The tax imposition on graduate students was patently unfair, Durkee said. Research institutions often tackle challenges overlooked by industry. For many, House GOP’s decision to not push the amendment led to a huge sigh of relief.

Yet, the attack on higher education has far from subsided. The draft released Friday proposes a 1.4 percent excise tax on returns of university endowments larger than $500,000 per student. The provision essentially affects around 35 highly-ranked institutions around the nation.

This proposal is the first instance in the country’s history when the income of non-profit organizations are subjected to an income tax, Durkee said. In 2016, a series of lawsuits filed by Princeton residents against the university challenged its tax-exemption status. Princeton ultimately settled the suit with a $18 million voluntary contribution to the town.

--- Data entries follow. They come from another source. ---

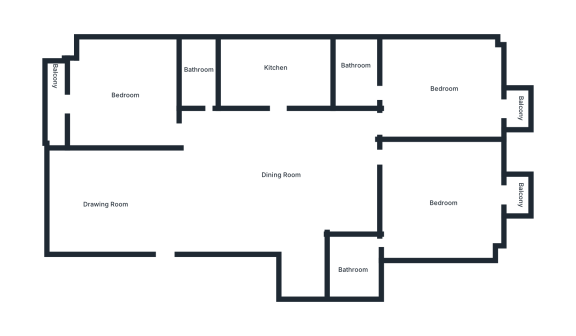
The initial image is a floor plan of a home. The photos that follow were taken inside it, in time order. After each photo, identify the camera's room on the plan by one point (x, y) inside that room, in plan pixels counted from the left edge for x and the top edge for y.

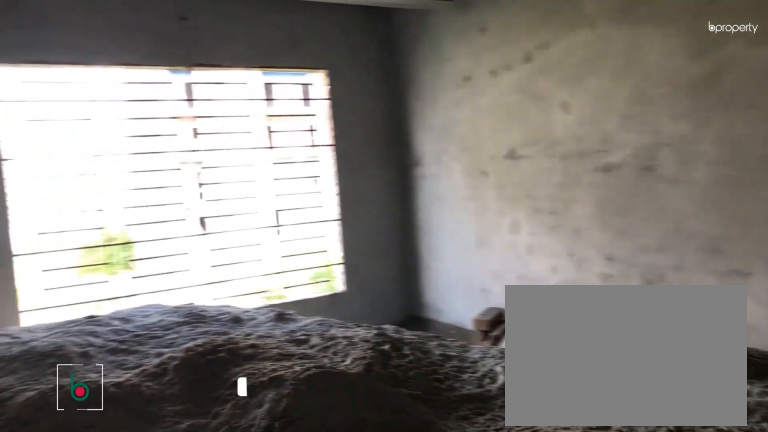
(107, 203)
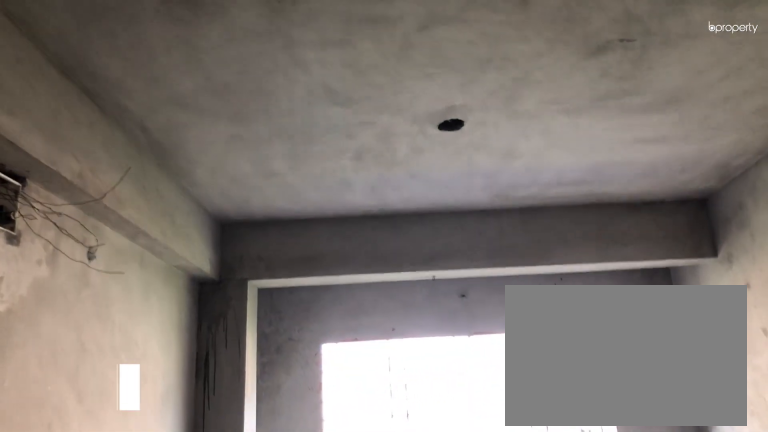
(107, 203)
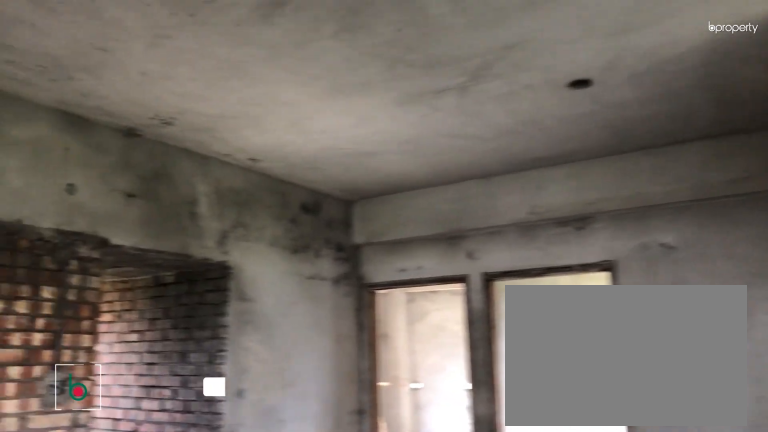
(285, 184)
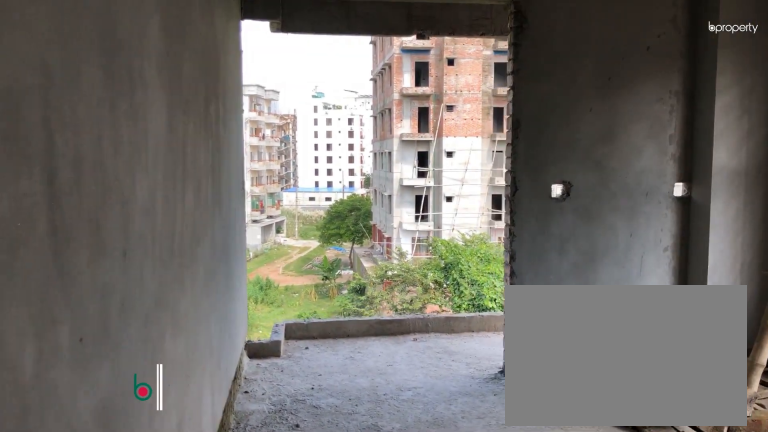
(124, 98)
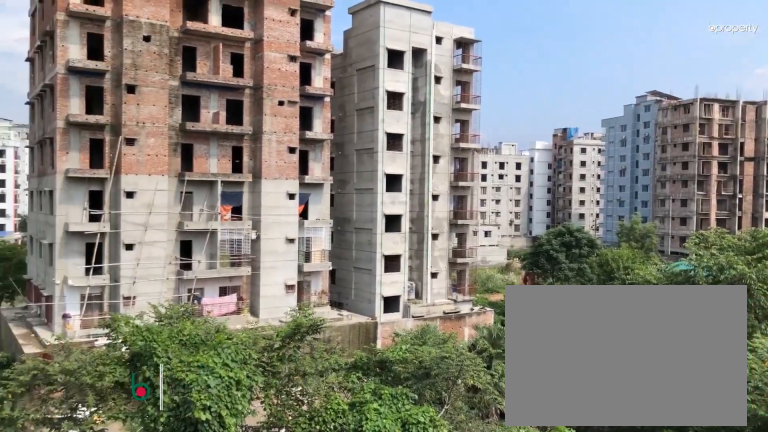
(57, 104)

“If passed, the amendment sets a dangerous precedent,” Durkee explained. There’s nothing halting a tax on income of other charitable, operational organizations in the future.

The amendment would cost between $10 to $20 million in taxes for Princeton, Durkee said. Though the university has a firm commitment to providing financial aid, the money will have to come from some where.

“Ironically, the institutions targeted under the two bills include many that have made the greatest efforts to use their endowments to provide financial aid and strengthen their programs of teaching and research,” Durkee said.

Currently, every year, $1 billion from Princeton’s endowment provides over half of its operating budget, including offering financial aid to 60 percent of students. Unlike grant-making charities that can adjust its award allocations from year to year, Princeton cannot suddenly place aid or research programs on hold.

“We can’t tell our faculty or scholars, our endowment didn’t generate enough returns this year, you can come back in twelve months,” Durkee explained.

Thus, a compressed endowment return will most likely be offset in the elimination of entire programs.

Additionally, Durkee noted that a full tuition aid package valued around $50,000 will typically take a million dollars in endowment to generate, provided an average market return rate of 5 percent. An excise tax will undoubtedly burden the university’s abilities to provide aid in the future.

“As Congress looks at the deficit this bill would create, it knows that it has to generate revenue from some place. There needs to be recognition that their proposal for doing so is damaging,” Durkee said.

In a statement, Congressman John Delaney, a member of the Joint Economic Committee and a 2020 presidential candidate, expressed outrage at the proposal.

“By increasing taxes on students and universities, [the bill] jeopardizes access to education for working people and their children and threatens one of our singular national assets – our global leadership in higher education and research. It’s really shocking to me that Republican leaders and President Trump would look at where the world is headed and conclude they should tax education more,” he wrote.